• Work to complete:
#1 Translate the following sentence from the film-festival passage into Spanish: "Don’t worry, we managed not to catch fleas or throw pies, and we did see plenty of great movies."
#2 Write out the stretch of the film-festival passage from "We Assholes were" through "of great movies.", reproducing it precisely.

• Text passage:
------------------------------------------------

We Assholes were in the lovely town of Portsmouth, New Hampshire over the weekend for a film festival, but little did we know we’d be joined by a 4th on Saturday – the king of the assholes himself, Donald Trump. Don’t worry, we managed not to catch fleas or throw pies, and we did see plenty of great movies.
Command and Control was one of them, a super scary documentary about that one time in 1980 when American almost launched a nuclear weapon ON ITSELF. Well, scratch that: no “almost” about it – the bomb was in fact compromised, and it just luckily failed to obliterate humanity. This whole thing happened before I was born, when my mother was just a pixie-haired 19 year old – roughly the same age, incidentally, as the men charged with preventing the doom of civilization
Even the best-case scenario, which the military obviously deems adequate, sounds terrifying: the Titan II, a big-ass missile carrying the biggest warhead on the books, was bunkered in an underground silo manned by teenagers not skilled or disciplined enough to get a better posting. And why are we surprised that shit went down?

------------------------------------------------

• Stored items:
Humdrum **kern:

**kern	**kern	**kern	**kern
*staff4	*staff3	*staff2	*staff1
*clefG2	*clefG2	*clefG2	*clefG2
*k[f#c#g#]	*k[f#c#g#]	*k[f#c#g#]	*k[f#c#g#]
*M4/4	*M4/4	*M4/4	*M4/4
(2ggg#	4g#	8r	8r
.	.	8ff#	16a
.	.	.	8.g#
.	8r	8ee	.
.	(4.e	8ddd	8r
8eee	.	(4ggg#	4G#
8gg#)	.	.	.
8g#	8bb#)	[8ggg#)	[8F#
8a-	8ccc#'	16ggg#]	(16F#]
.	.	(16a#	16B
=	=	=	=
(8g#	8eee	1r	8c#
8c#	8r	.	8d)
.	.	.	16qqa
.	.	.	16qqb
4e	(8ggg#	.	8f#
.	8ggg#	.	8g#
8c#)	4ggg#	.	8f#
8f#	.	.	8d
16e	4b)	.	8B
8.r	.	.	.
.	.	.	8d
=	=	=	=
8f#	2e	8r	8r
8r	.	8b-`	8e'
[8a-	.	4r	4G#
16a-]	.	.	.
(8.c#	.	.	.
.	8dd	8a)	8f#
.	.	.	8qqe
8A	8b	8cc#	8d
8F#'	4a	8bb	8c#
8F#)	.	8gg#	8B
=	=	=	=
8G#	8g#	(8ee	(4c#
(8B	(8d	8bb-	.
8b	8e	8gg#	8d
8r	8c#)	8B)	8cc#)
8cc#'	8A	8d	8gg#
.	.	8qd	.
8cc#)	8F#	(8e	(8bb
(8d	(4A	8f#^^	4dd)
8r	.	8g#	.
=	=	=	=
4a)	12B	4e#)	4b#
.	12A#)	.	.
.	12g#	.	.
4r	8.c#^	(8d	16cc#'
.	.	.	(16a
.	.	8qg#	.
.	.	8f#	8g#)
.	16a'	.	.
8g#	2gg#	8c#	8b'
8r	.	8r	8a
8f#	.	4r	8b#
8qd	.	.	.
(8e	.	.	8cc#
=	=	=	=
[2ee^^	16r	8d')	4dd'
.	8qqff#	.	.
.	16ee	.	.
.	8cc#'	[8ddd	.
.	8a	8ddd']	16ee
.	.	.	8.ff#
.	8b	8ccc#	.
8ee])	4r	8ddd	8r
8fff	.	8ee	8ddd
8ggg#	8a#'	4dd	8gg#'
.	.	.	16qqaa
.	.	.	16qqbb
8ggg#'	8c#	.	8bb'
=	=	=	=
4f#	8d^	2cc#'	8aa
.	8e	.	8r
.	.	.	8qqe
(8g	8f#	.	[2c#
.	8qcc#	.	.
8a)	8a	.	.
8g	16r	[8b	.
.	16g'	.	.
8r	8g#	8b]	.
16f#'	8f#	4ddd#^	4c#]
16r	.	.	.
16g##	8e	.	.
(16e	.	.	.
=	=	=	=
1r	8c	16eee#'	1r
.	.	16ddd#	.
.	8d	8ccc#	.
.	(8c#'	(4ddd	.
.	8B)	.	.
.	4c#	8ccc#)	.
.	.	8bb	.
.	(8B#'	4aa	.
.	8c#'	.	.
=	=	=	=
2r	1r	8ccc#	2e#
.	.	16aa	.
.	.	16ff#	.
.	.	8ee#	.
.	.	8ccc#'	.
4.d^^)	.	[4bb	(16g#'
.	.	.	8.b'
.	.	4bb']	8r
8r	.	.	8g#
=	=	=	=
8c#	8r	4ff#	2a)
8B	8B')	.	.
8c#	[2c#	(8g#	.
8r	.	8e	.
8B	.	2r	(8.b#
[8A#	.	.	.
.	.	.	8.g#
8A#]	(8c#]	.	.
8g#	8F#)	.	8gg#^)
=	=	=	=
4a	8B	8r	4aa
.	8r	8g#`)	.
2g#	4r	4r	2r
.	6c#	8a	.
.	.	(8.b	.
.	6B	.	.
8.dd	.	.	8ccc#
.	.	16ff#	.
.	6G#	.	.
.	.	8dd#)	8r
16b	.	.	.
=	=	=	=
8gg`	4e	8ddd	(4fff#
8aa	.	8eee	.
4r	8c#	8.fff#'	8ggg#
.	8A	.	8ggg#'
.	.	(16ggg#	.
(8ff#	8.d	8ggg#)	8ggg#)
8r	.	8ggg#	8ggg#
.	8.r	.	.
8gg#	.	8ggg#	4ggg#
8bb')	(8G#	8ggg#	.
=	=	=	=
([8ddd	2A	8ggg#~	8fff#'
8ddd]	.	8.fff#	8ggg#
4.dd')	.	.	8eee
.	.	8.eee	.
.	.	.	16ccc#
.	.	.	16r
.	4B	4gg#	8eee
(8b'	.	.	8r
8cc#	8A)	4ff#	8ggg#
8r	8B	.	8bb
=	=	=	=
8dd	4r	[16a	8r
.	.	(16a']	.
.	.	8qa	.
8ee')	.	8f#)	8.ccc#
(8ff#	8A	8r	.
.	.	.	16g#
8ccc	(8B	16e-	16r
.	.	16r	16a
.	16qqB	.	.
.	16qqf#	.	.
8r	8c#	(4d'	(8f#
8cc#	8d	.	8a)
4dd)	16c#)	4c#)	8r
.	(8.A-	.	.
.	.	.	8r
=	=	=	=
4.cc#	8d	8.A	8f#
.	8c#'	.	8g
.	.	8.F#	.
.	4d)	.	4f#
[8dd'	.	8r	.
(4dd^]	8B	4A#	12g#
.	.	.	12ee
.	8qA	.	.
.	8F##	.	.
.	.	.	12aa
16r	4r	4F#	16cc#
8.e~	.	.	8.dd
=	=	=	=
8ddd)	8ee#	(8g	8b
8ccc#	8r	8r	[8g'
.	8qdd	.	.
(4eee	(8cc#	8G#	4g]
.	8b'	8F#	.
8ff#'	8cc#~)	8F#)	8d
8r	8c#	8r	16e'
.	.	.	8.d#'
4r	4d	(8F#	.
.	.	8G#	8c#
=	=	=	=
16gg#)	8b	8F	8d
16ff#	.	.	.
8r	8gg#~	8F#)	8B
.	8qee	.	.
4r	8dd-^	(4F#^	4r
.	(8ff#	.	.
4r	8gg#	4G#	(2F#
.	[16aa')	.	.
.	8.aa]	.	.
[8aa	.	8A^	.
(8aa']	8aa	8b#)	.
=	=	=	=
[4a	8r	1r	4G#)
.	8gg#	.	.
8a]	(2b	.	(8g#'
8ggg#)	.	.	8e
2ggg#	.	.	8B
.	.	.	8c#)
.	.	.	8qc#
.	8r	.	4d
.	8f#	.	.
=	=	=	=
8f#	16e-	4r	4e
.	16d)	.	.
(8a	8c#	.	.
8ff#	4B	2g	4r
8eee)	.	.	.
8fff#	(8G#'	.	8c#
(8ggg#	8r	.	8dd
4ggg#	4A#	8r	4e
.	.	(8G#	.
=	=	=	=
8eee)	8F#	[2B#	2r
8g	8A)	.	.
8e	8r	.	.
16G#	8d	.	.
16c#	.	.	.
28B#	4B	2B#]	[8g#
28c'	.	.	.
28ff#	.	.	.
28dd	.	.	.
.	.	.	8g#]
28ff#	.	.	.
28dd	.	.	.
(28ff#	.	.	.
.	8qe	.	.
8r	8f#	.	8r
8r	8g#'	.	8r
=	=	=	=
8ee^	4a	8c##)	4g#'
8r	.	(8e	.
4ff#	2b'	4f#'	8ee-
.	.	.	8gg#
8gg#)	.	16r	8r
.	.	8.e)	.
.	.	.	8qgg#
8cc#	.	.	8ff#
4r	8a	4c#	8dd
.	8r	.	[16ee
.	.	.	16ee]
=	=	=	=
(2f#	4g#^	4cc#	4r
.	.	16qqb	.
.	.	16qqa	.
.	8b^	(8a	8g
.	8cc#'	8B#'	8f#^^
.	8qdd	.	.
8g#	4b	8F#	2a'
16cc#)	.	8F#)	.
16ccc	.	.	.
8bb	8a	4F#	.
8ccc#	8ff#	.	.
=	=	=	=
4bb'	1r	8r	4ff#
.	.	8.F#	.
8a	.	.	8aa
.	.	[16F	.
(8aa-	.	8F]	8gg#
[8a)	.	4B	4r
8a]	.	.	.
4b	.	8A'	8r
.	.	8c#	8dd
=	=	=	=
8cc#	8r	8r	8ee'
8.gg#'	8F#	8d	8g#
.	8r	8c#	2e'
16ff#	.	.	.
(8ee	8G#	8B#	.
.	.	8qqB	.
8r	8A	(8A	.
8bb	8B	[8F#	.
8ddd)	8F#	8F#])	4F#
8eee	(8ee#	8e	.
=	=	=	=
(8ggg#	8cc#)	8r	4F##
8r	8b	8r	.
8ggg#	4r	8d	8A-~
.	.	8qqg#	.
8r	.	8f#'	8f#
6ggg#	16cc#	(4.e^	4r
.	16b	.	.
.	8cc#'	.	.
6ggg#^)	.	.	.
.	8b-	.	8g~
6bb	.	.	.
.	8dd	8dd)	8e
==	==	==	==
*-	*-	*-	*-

------------------------------------------------

• Solutions to each task:
#1 No se preocupen: logramos no contagiarnos de pulgas ni lanzar pasteles, y sí vimos muchísimas películas estupendas.

#2
We Assholes were in the lovely town of Portsmouth, New Hampshire over the weekend for a film festival, but little did we know we’d be joined by a 4th on Saturday – the king of the assholes himself, Donald Trump. Don’t worry, we managed not to catch fleas or throw pies, and we did see plenty of great movies.